** Opening MATERIALS PROVIDED block **
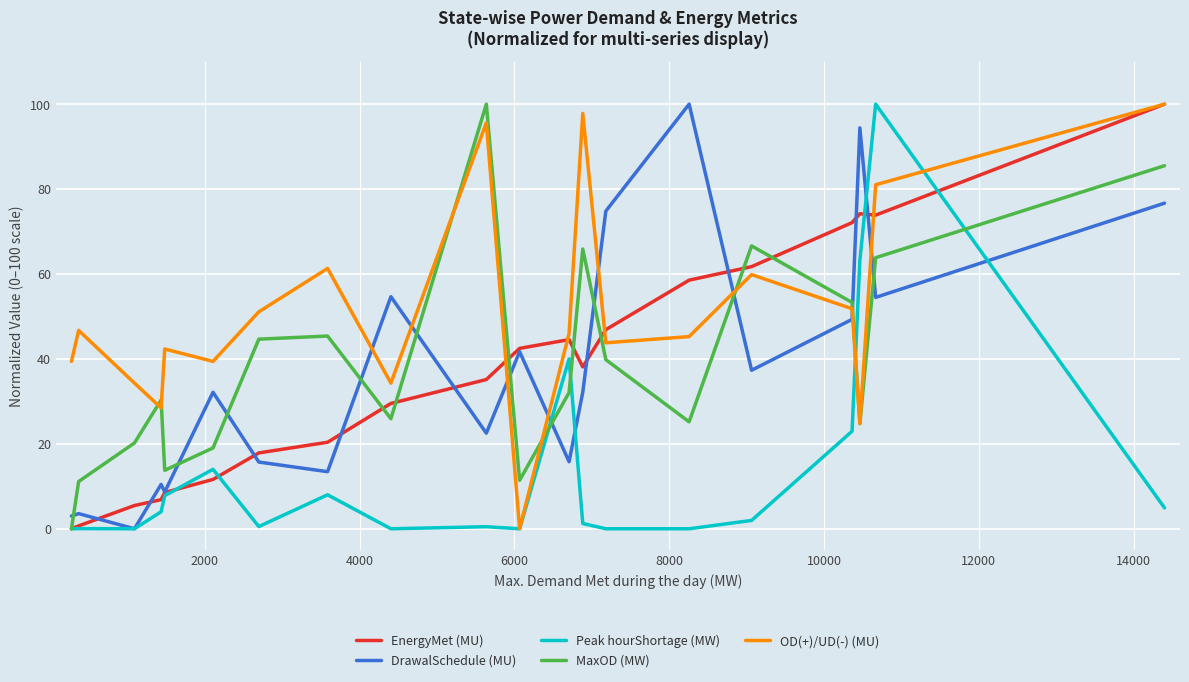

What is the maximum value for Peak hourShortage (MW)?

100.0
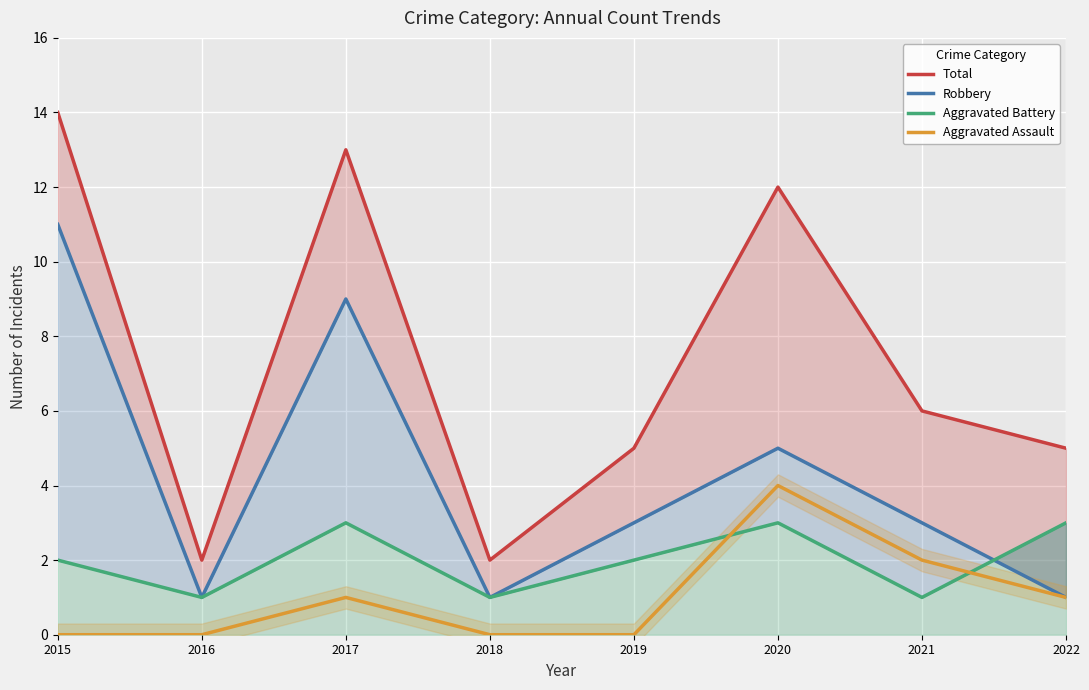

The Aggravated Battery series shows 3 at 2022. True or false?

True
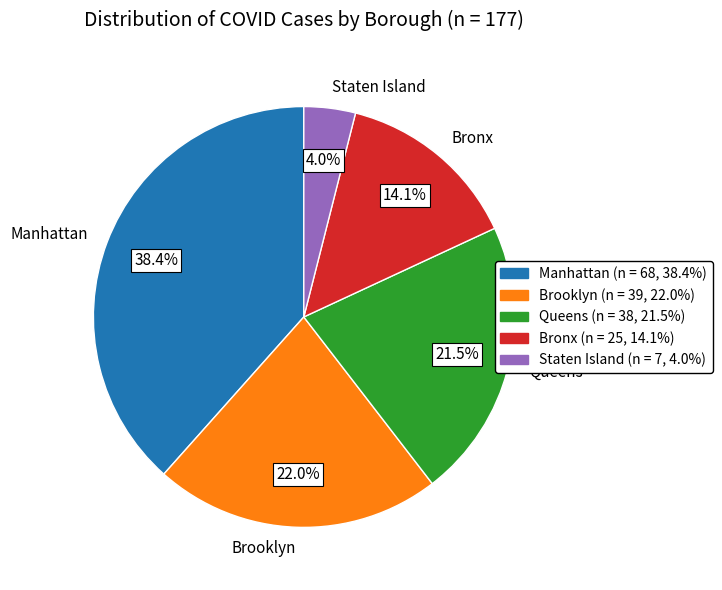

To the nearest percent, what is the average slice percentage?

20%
** Closing MATERIALS PROVIDED block **
** Opening MATERIALS PROVIDED block **
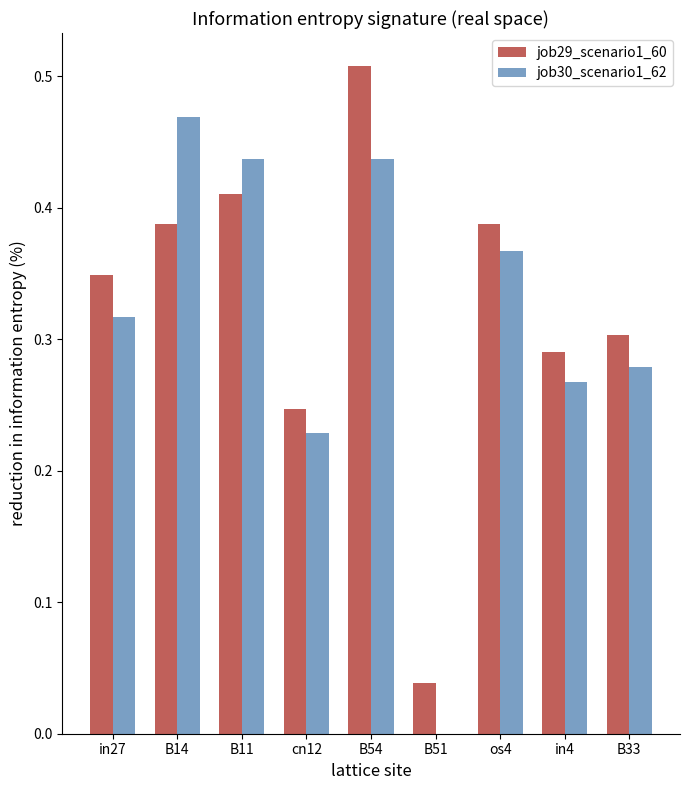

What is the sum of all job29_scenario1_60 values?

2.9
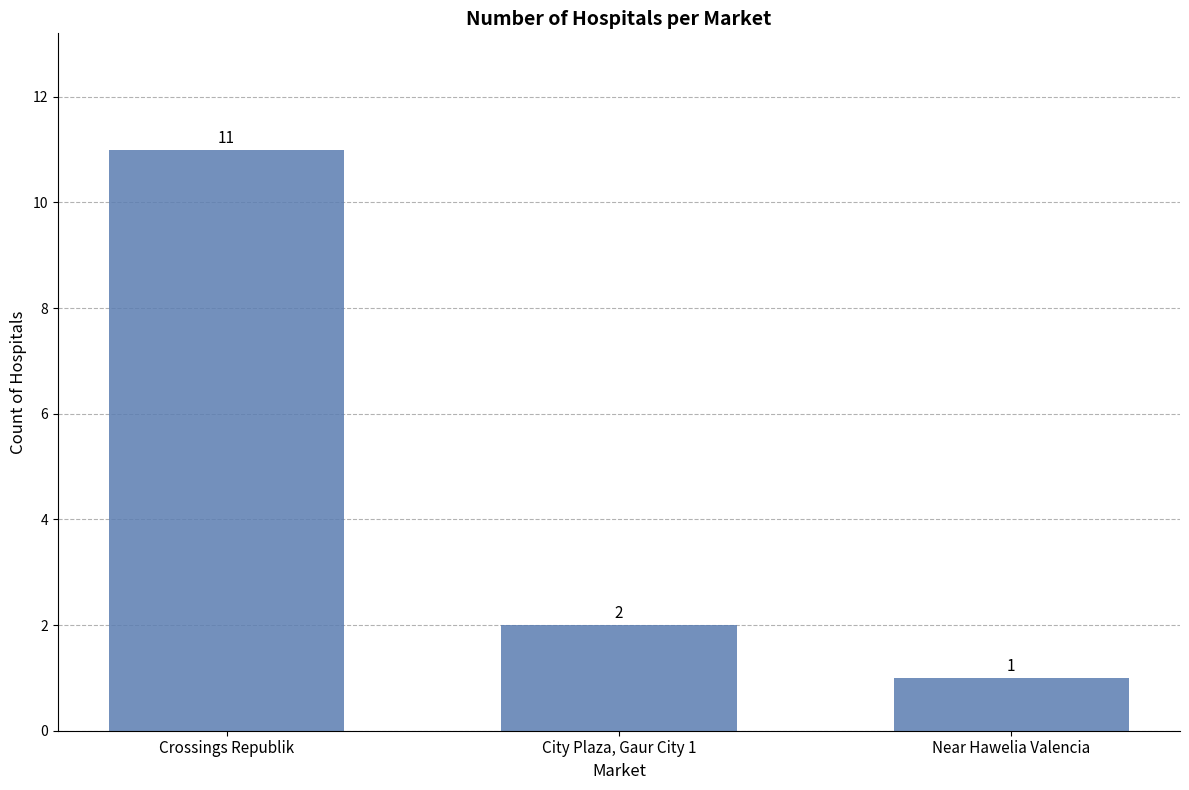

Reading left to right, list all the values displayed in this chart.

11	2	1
** Closing MATERIALS PROVIDED block **
** Opening MATERIALS PROVIDED block **
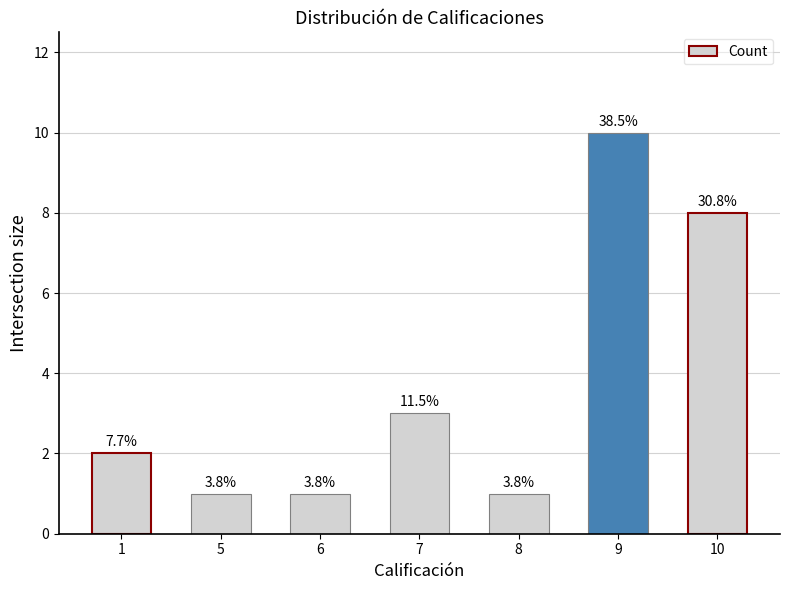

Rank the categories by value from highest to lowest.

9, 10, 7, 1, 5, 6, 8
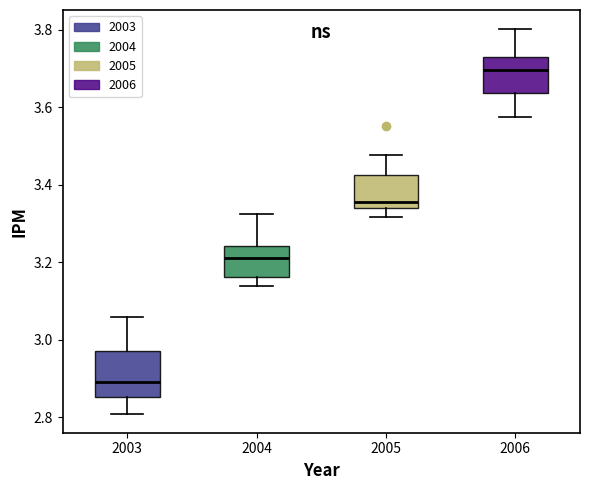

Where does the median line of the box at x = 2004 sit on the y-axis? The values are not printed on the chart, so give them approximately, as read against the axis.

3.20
** Closing MATERIALS PROVIDED block **
> [YOUR ASSIGNMENT] Identify each line in the records above that contains the word "values" and copy it in full. Case is significant, so count only matches with identical capitalization.

> [TASK SOLUTION]
What is the sum of all job29_scenario1_60 values?
Reading left to right, list all the values displayed in this chart.
Where does the median line of the box at x = 2004 sit on the y-axis? The values are not printed on the chart, so give them approximately, as read against the axis.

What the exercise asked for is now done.